Questo dei giovani, come l’ha definito l’ultimo rapporto Caritas, è l'anello debole del sistema, quando questo anello debole si spezza, si spezza tutta la catena che muove la società. 

Esiste e da tempo una frattura pericolosa che non tende a ridursi, anzi tende ad allargarsi tra eletti ed elettori tra governanti e governati. Una crisi di rappresentanza che produce una crisi di partecipazione Democratica alla vita del paese.

Altrimenti non si capisce perché ogni due anni, se non ogni sei mesi, siamo costretti a mobilitarci in difesa della carta costituzionale, soggetta a continui attacchi. 

Il dato di fatto è questo: la classe politica preferisce la politica della Tecnica, alla tecnica della politica. 

Nel senso che, preferisce risolvere il tema della crisi della rappresentanza con interventi tecnici e con modifiche di ingegneria costituzionale che riducono la partecipazione piuttosto che favorirla.

Il risultato è quello di concentrare ancora di più in capo alle Élite un potere che invece appartiene alle persone, al popolo.

Che la volontà Popolare sia ignorata è un fatto diciamo indiscutibile (non bastano i referendum, come non bastano le proposte di legge di iniziativa popolare, alcune delle quali sostenute da milioni di firme e che giacciono dentro gli scatoloni delle Camere), spesso sempre più spesso le assemblee elettive ad ogni livello sono chiamate a ratificare decisioni prese altrove in club ristretti, e in questo paese, come è stato scritto: "del parlamento rimane la parola, non la cosa”, in quanto di fatto, "il potere esecutivo legifera il potere legislativo esegue". 

Così, mentre negli altri paesi, le percentuali di leggi di iniziativa parlamentare si aggirano attorno al 20%, in Italia, sono meno del 3%, cioè una su 35. 

Così il parlamento, il luogo della Democrazia, perde il suo valore e la democrazia diventa apparenza e la Costituzione si indebolisce. 

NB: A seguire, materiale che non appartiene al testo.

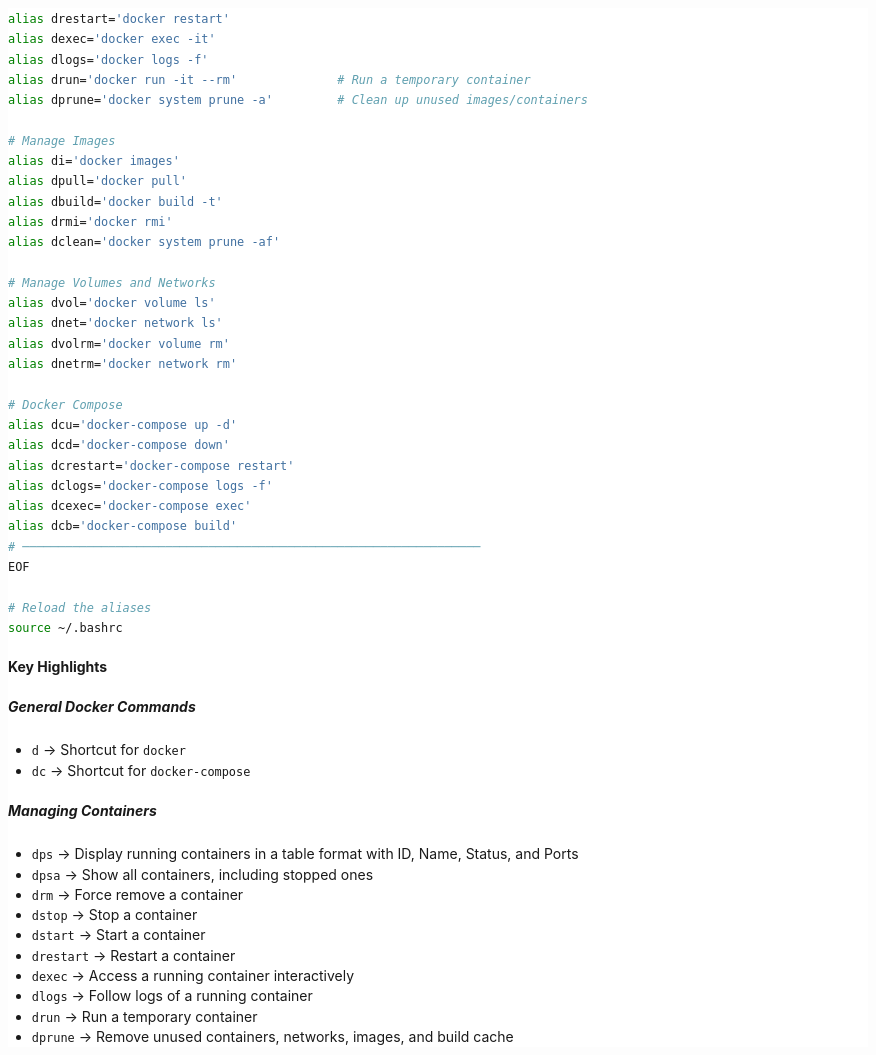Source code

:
 ```sh
alias drestart='docker restart'
alias dexec='docker exec -it'
alias dlogs='docker logs -f'
alias drun='docker run -it --rm'              # Run a temporary container
alias dprune='docker system prune -a'         # Clean up unused images/containers

# Manage Images
alias di='docker images'
alias dpull='docker pull'
alias dbuild='docker build -t'
alias drmi='docker rmi'
alias dclean='docker system prune -af'

# Manage Volumes and Networks
alias dvol='docker volume ls'
alias dnet='docker network ls'
alias dvolrm='docker volume rm'
alias dnetrm='docker network rm'

# Docker Compose
alias dcu='docker-compose up -d'
alias dcd='docker-compose down'
alias dcrestart='docker-compose restart'
alias dclogs='docker-compose logs -f'
alias dcexec='docker-compose exec'
alias dcb='docker-compose build'
# ────────────────────────────────────────────────────────────────
EOF

# Reload the aliases
source ~/.bashrc
```

#### Key Highlights

##### General Docker Commands
- `d` → Shortcut for `docker`
- `dc` → Shortcut for `docker-compose`

##### Managing Containers
- `dps` → Display running containers in a table format with ID, Name, Status, and Ports
- `dpsa` → Show all containers, including stopped ones
- `drm` → Force remove a container
- `dstop` → Stop a container
- `dstart` → Start a container
- `drestart` → Restart a container
- `dexec` → Access a running container interactively
- `dlogs` → Follow logs of a running container
- `drun` → Run a temporary container
- `dprune` → Remove unused containers, networks, images, and build cache
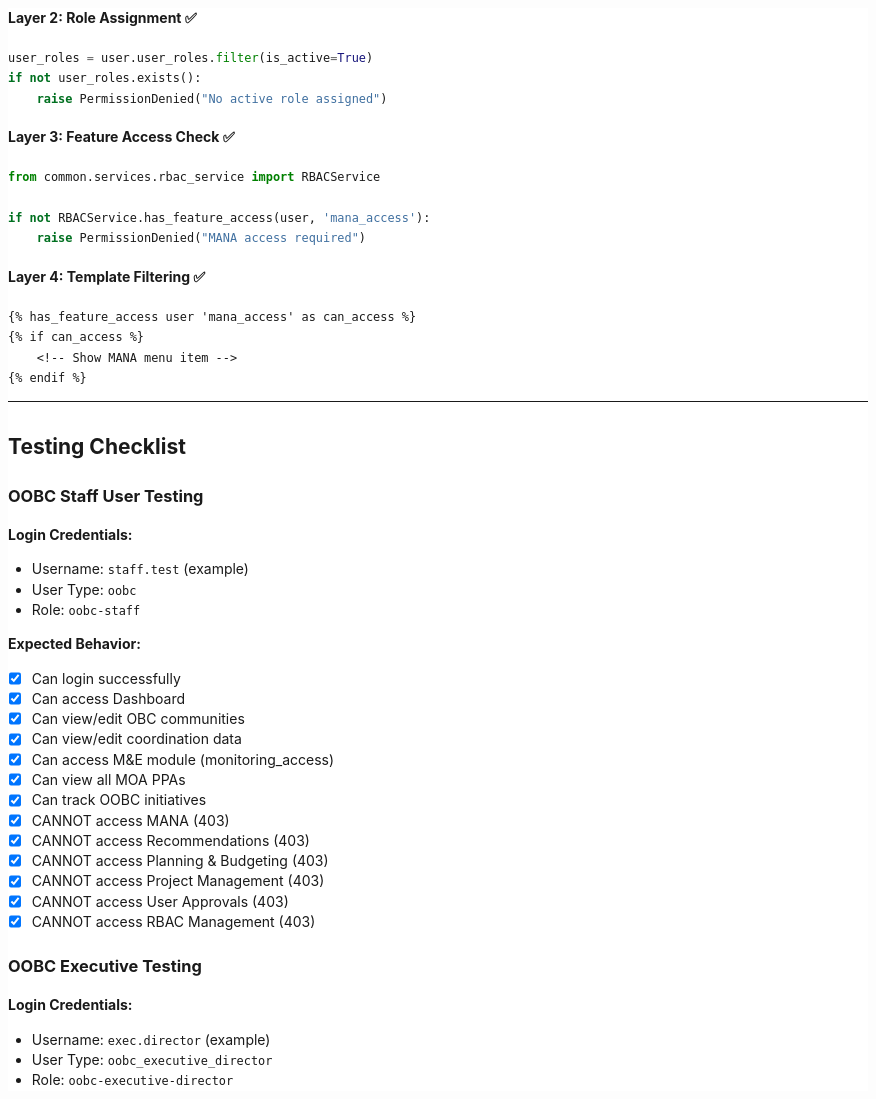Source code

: #### Layer 2: Role Assignment ✅
```python
user_roles = user.user_roles.filter(is_active=True)
if not user_roles.exists():
    raise PermissionDenied("No active role assigned")
```

#### Layer 3: Feature Access Check ✅
```python
from common.services.rbac_service import RBACService

if not RBACService.has_feature_access(user, 'mana_access'):
    raise PermissionDenied("MANA access required")
```

#### Layer 4: Template Filtering ✅
```django
{% has_feature_access user 'mana_access' as can_access %}
{% if can_access %}
    <!-- Show MANA menu item -->
{% endif %}
```

---

## Testing Checklist

### OOBC Staff User Testing

**Login Credentials:**
- Username: `staff.test` (example)
- User Type: `oobc`
- Role: `oobc-staff`

**Expected Behavior:**
- [x] Can login successfully
- [x] Can access Dashboard
- [x] Can view/edit OBC communities
- [x] Can view/edit coordination data
- [x] Can access M&E module (monitoring_access)
- [x] Can view all MOA PPAs
- [x] Can track OOBC initiatives
- [x] CANNOT access MANA (403)
- [x] CANNOT access Recommendations (403)
- [x] CANNOT access Planning & Budgeting (403)
- [x] CANNOT access Project Management (403)
- [x] CANNOT access User Approvals (403)
- [x] CANNOT access RBAC Management (403)

### OOBC Executive Testing

**Login Credentials:**
- Username: `exec.director` (example)
- User Type: `oobc_executive_director`
- Role: `oobc-executive-director`
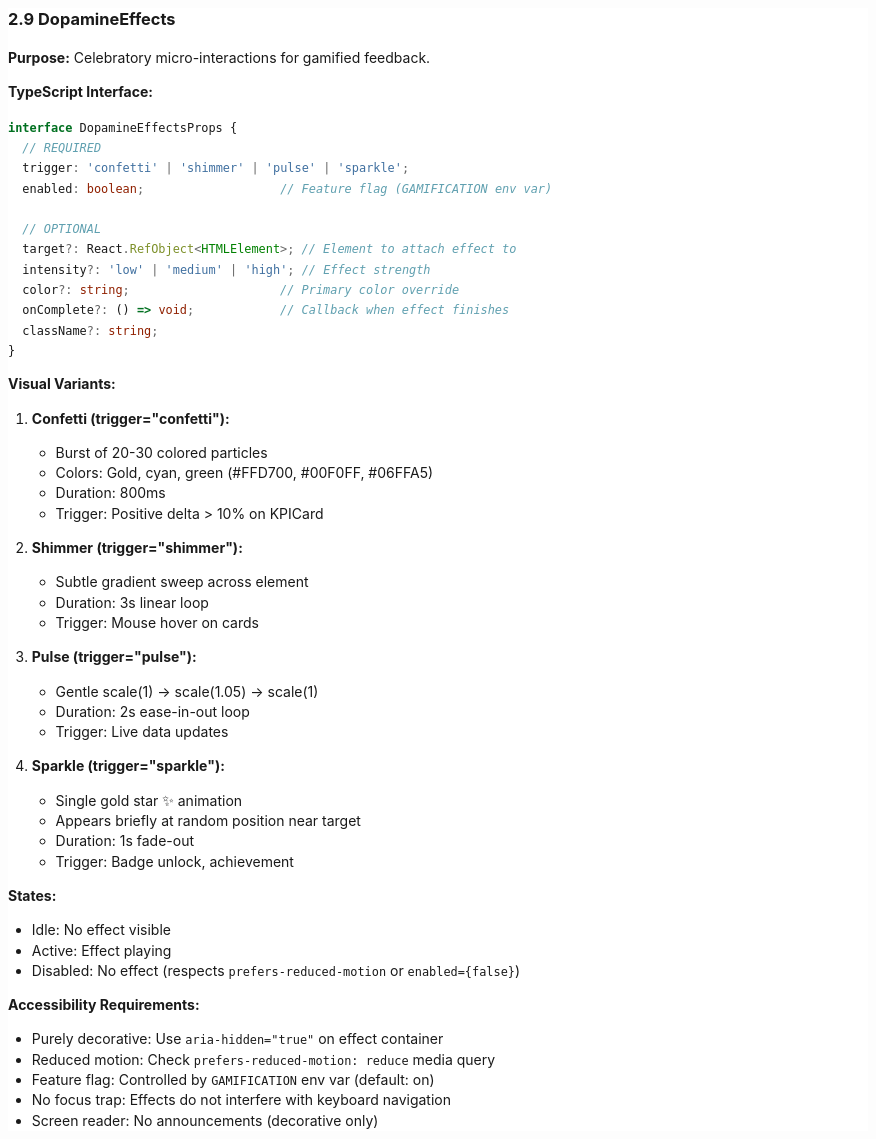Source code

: ### 2.9 DopamineEffects

**Purpose:** Celebratory micro-interactions for gamified feedback.

**TypeScript Interface:**
```typescript
interface DopamineEffectsProps {
  // REQUIRED
  trigger: 'confetti' | 'shimmer' | 'pulse' | 'sparkle';
  enabled: boolean;                   // Feature flag (GAMIFICATION env var)

  // OPTIONAL
  target?: React.RefObject<HTMLElement>; // Element to attach effect to
  intensity?: 'low' | 'medium' | 'high'; // Effect strength
  color?: string;                     // Primary color override
  onComplete?: () => void;            // Callback when effect finishes
  className?: string;
}
```

**Visual Variants:**

1. **Confetti (trigger="confetti"):**
   - Burst of 20-30 colored particles
   - Colors: Gold, cyan, green (#FFD700, #00F0FF, #06FFA5)
   - Duration: 800ms
   - Trigger: Positive delta > 10% on KPICard

2. **Shimmer (trigger="shimmer"):**
   - Subtle gradient sweep across element
   - Duration: 3s linear loop
   - Trigger: Mouse hover on cards

3. **Pulse (trigger="pulse"):**
   - Gentle scale(1) → scale(1.05) → scale(1)
   - Duration: 2s ease-in-out loop
   - Trigger: Live data updates

4. **Sparkle (trigger="sparkle"):**
   - Single gold star ✨ animation
   - Appears briefly at random position near target
   - Duration: 1s fade-out
   - Trigger: Badge unlock, achievement

**States:**
- Idle: No effect visible
- Active: Effect playing
- Disabled: No effect (respects `prefers-reduced-motion` or `enabled={false}`)

**Accessibility Requirements:**
- Purely decorative: Use `aria-hidden="true"` on effect container
- Reduced motion: Check `prefers-reduced-motion: reduce` media query
- Feature flag: Controlled by `GAMIFICATION` env var (default: on)
- No focus trap: Effects do not interfere with keyboard navigation
- Screen reader: No announcements (decorative only)
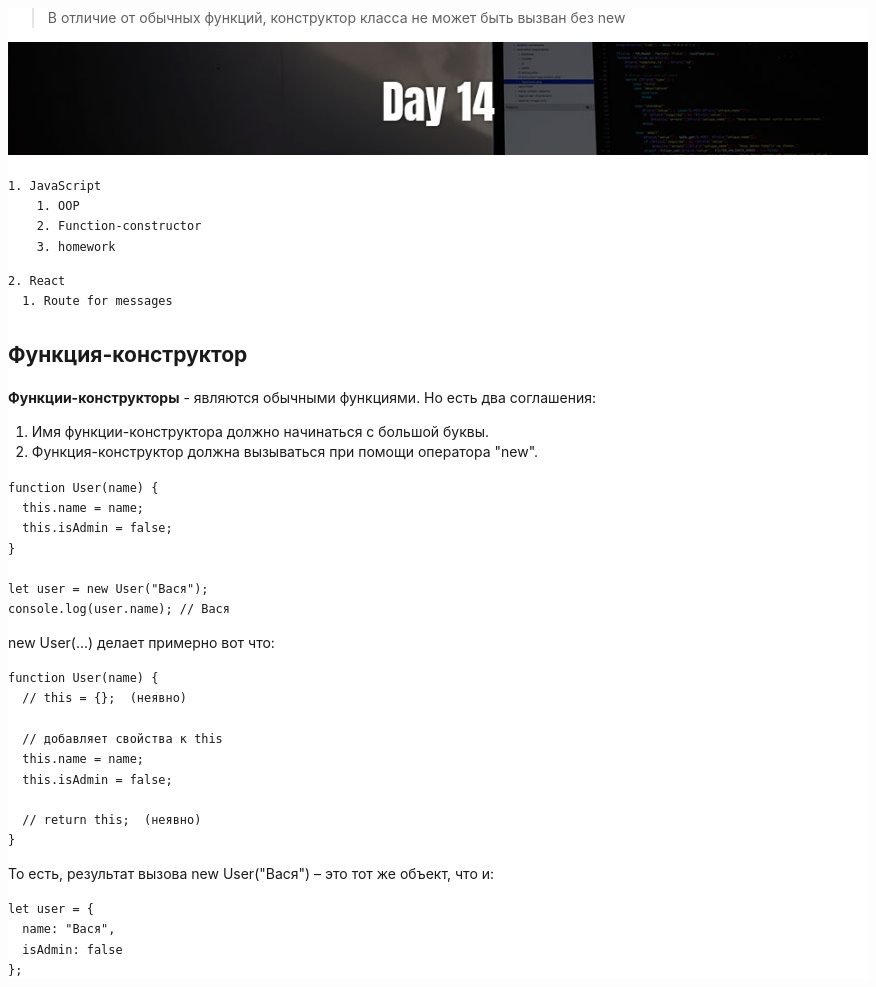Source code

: >В отличие от обычных функций, конструктор класса не может быть вызван без new

![Image of days](https://raw.githubusercontent.com/YaroslavShilov/100DaysOfCode/master/titles/14.jpg)
```
1. JavaScript
	1. OOP
	2. Function-constructor
	3. homework
```
```
2. React
  1. Route for messages
```

## Функция-конструктор <a name="functionConstructor"></a>

**Функции-конструкторы** - являются обычными функциями. Но есть два соглашения:
1. Имя функции-конструктора должно начинаться с большой буквы.
2. Функция-конструктор должна вызываться при помощи оператора "new".

```
function User(name) {
  this.name = name;
  this.isAdmin = false;
}

let user = new User("Вася");
console.log(user.name); // Вася
```

new User(...) делает примерно вот что:
```
function User(name) {
  // this = {};  (неявно)

  // добавляет свойства к this
  this.name = name;
  this.isAdmin = false;

  // return this;  (неявно)
}
```
То есть, результат вызова new User("Вася") – это тот же объект, что и:
```
let user = {
  name: "Вася",
  isAdmin: false
};
```
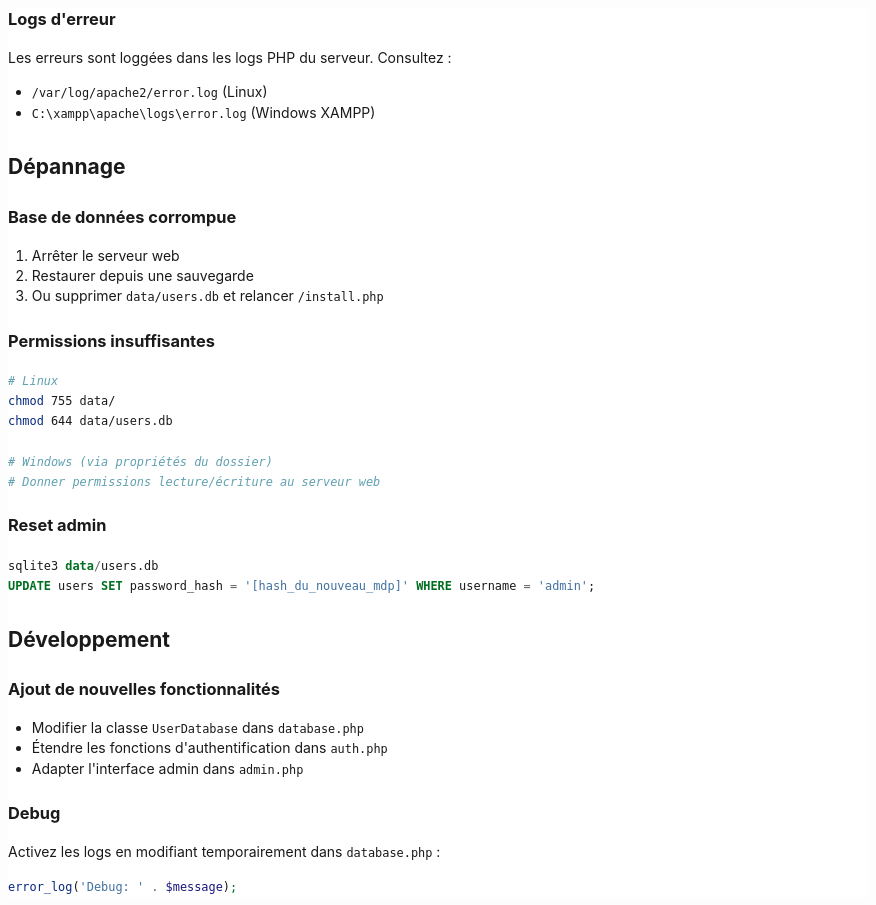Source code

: ### Logs d'erreur
Les erreurs sont loggées dans les logs PHP du serveur. Consultez :
- `/var/log/apache2/error.log` (Linux)
- `C:\xampp\apache\logs\error.log` (Windows XAMPP)

## Dépannage

### Base de données corrompue
1. Arrêter le serveur web
2. Restaurer depuis une sauvegarde
3. Ou supprimer `data/users.db` et relancer `/install.php`

### Permissions insuffisantes
```bash
# Linux
chmod 755 data/
chmod 644 data/users.db

# Windows (via propriétés du dossier)
# Donner permissions lecture/écriture au serveur web
```

### Reset admin
```sql
sqlite3 data/users.db
UPDATE users SET password_hash = '[hash_du_nouveau_mdp]' WHERE username = 'admin';
```

## Développement

### Ajout de nouvelles fonctionnalités
- Modifier la classe `UserDatabase` dans `database.php`
- Étendre les fonctions d'authentification dans `auth.php`
- Adapter l'interface admin dans `admin.php`

### Debug
Activez les logs en modifiant temporairement dans `database.php` :
```php
error_log('Debug: ' . $message);
```
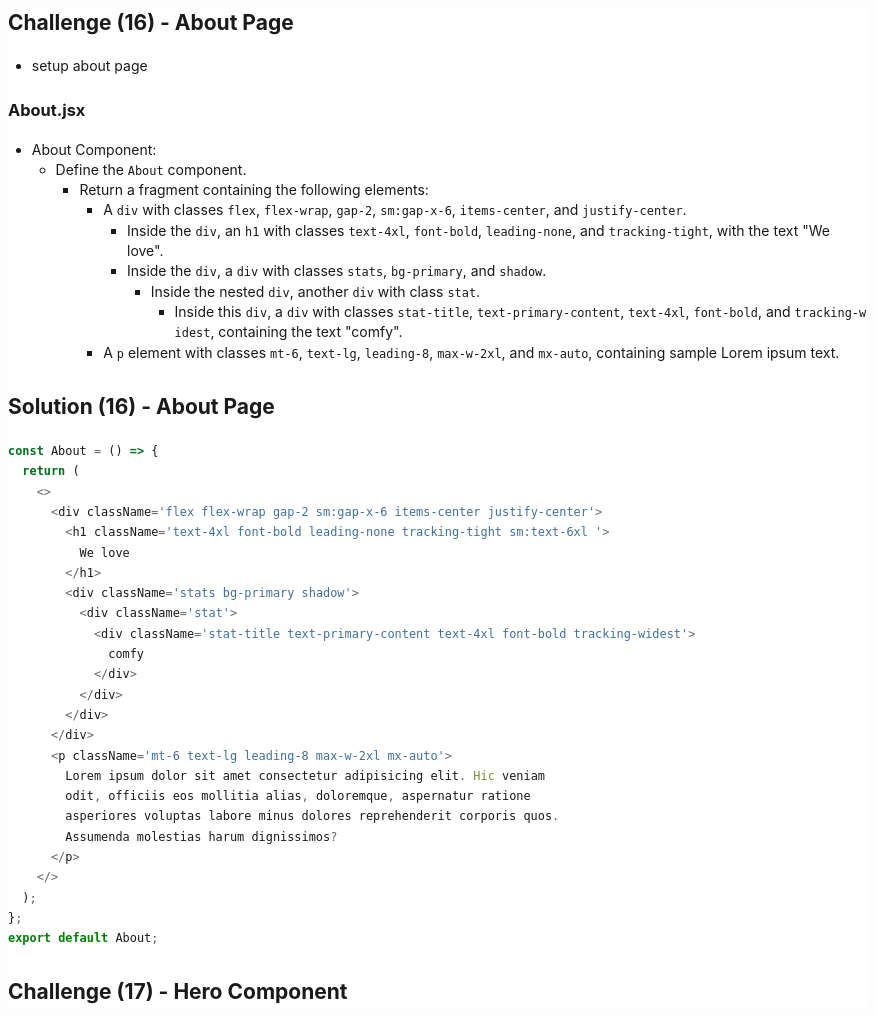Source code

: ## Challenge (16) - About Page

- setup about page

### About.jsx

- About Component:
  - Define the `About` component.
    - Return a fragment containing the following elements:
      - A `div` with classes `flex`, `flex-wrap`, `gap-2`, `sm:gap-x-6`, `items-center`, and `justify-center`.
        - Inside the `div`, an `h1` with classes `text-4xl`, `font-bold`, `leading-none`, and `tracking-tight`, with the text "We love".
        - Inside the `div`, a `div` with classes `stats`, `bg-primary`, and `shadow`.
          - Inside the nested `div`, another `div` with class `stat`.
            - Inside this `div`, a `div` with classes `stat-title`, `text-primary-content`, `text-4xl`, `font-bold`, and `tracking-widest`, containing the text "comfy".
      - A `p` element with classes `mt-6`, `text-lg`, `leading-8`, `max-w-2xl`, and `mx-auto`, containing sample Lorem ipsum text.

## Solution (16) - About Page

```js
const About = () => {
  return (
    <>
      <div className='flex flex-wrap gap-2 sm:gap-x-6 items-center justify-center'>
        <h1 className='text-4xl font-bold leading-none tracking-tight sm:text-6xl '>
          We love
        </h1>
        <div className='stats bg-primary shadow'>
          <div className='stat'>
            <div className='stat-title text-primary-content text-4xl font-bold tracking-widest'>
              comfy
            </div>
          </div>
        </div>
      </div>
      <p className='mt-6 text-lg leading-8 max-w-2xl mx-auto'>
        Lorem ipsum dolor sit amet consectetur adipisicing elit. Hic veniam
        odit, officiis eos mollitia alias, doloremque, aspernatur ratione
        asperiores voluptas labore minus dolores reprehenderit corporis quos.
        Assumenda molestias harum dignissimos?
      </p>
    </>
  );
};
export default About;
```

## Challenge (17) - Hero Component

Ma siccome il tema è politico e non tecnico, servono scelte politiche chiare, servono scelte coerenti e determinate per restituire rappresentanza Democratica e antifascista al paese. 

Per questo, bisogna dare spazio, liberare energia, soprattutto quelle giovanili, con azioni di inclusione sociale dei movimenti e delle nuove esperienze democratiche, trasversali o se volete intersezionali. 

Per questo è importante stare in ogni luogo dove si Rivendica un diritto Democratico, per questo sarà importante stare a Roma il 7 di ottobre e siccome dopo il sette, c’è l’otto, il nove, etc.… proponiamo a tutte le associazioni ed anche ai singoli che sono qui presenti e che condividono le motivazioni della mobilitazione, di rivederci il prossimo 25 settembre alle 16 alla Camera del lavoro di Palermo, per continuare questa nostra iniziativa, ri-partendo dall’appello e dalla iniziativa dello scorso 9 giugno che ci ha visto partecipi ai “cantieri culturali alla Zisa”, alla iniziativa promossa dal prof. Claudio Riolo, e da tanti altri, per la costruzione della “Rete palermitana in difesa e per l’attuazione della Costituzione”. 

Dunque, compagne, compagni, amiche ed amici, andiamo avanti Insieme per la Costituzione! Avanti insieme per la felicità di tutte e di tutti, per i nostri diritti!